- _TASK TO COMPLETE_
Could you output every record below exactly, leaving out the pictures?

- _MATERIAL SHOWN_
####

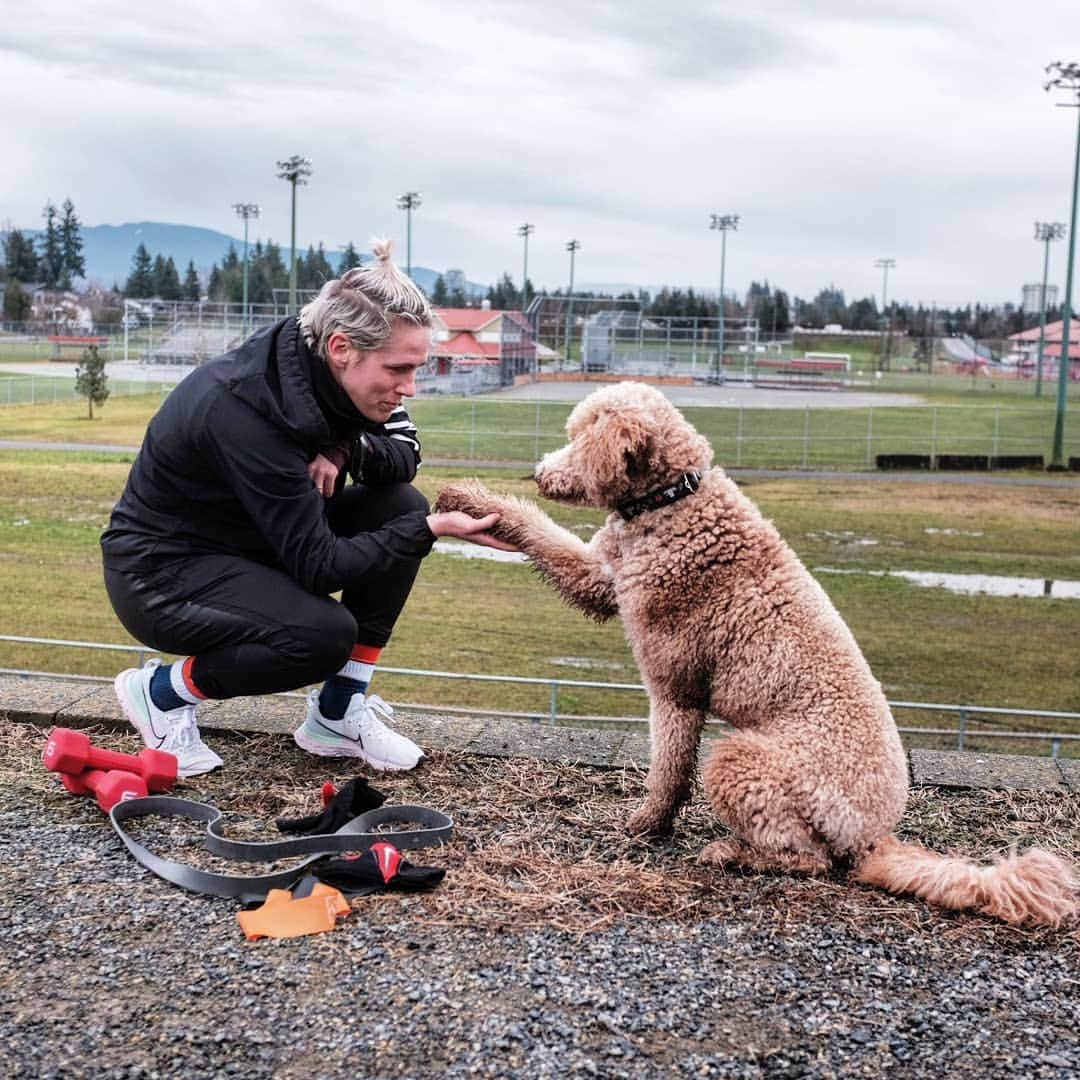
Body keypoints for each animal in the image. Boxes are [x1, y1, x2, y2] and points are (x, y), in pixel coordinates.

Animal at [434, 382, 1075, 928]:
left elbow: (669, 767)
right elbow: (540, 533)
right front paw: (472, 500)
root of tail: (875, 835)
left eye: (576, 437)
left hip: (746, 762)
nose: (540, 473)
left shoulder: (673, 686)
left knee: (809, 860)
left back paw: (733, 853)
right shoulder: (600, 576)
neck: (674, 503)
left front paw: (648, 823)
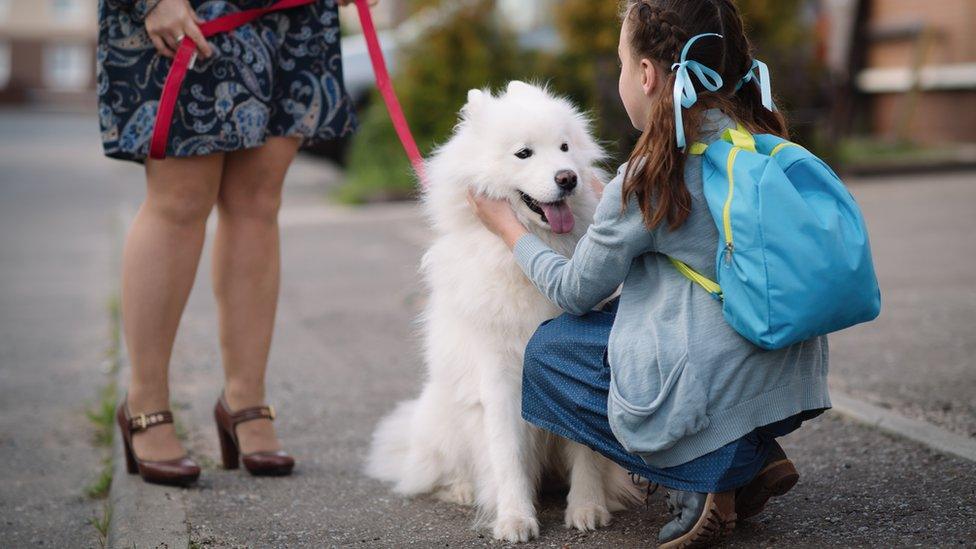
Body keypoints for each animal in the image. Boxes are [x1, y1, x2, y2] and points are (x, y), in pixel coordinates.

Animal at [366, 80, 640, 540]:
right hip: (446, 416)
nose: (568, 178)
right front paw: (514, 517)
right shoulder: (498, 375)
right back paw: (463, 490)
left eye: (564, 147)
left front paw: (586, 507)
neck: (536, 251)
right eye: (523, 153)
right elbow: (506, 453)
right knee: (441, 469)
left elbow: (584, 452)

####

- _ANSWER_
Body keypoints for each animal in the image. Boxes are [x1, y1, x2, y2] and points are (x, y), in pixel coordinates.

Animal at [434, 382, 1075, 928]:
left elbow: (669, 767)
right elbow: (540, 533)
right front paw: (472, 500)
root of tail: (875, 835)
left eye: (576, 437)
left hip: (746, 762)
nose: (540, 473)
left shoulder: (673, 686)
left knee: (809, 860)
left back paw: (733, 853)
right shoulder: (600, 576)
neck: (674, 503)
left front paw: (648, 823)
Body keypoints for each animal in the image. Boxes are [x1, y1, x2, y2] and points are (x, y), in pixel coordinates.

Animal at [366, 80, 640, 540]:
right hip: (446, 416)
nose: (568, 178)
right front paw: (514, 517)
right shoulder: (498, 375)
right back paw: (463, 490)
left eye: (564, 147)
left front paw: (586, 507)
neck: (536, 251)
right eye: (523, 153)
right elbow: (506, 453)
right knee: (441, 469)
left elbow: (584, 452)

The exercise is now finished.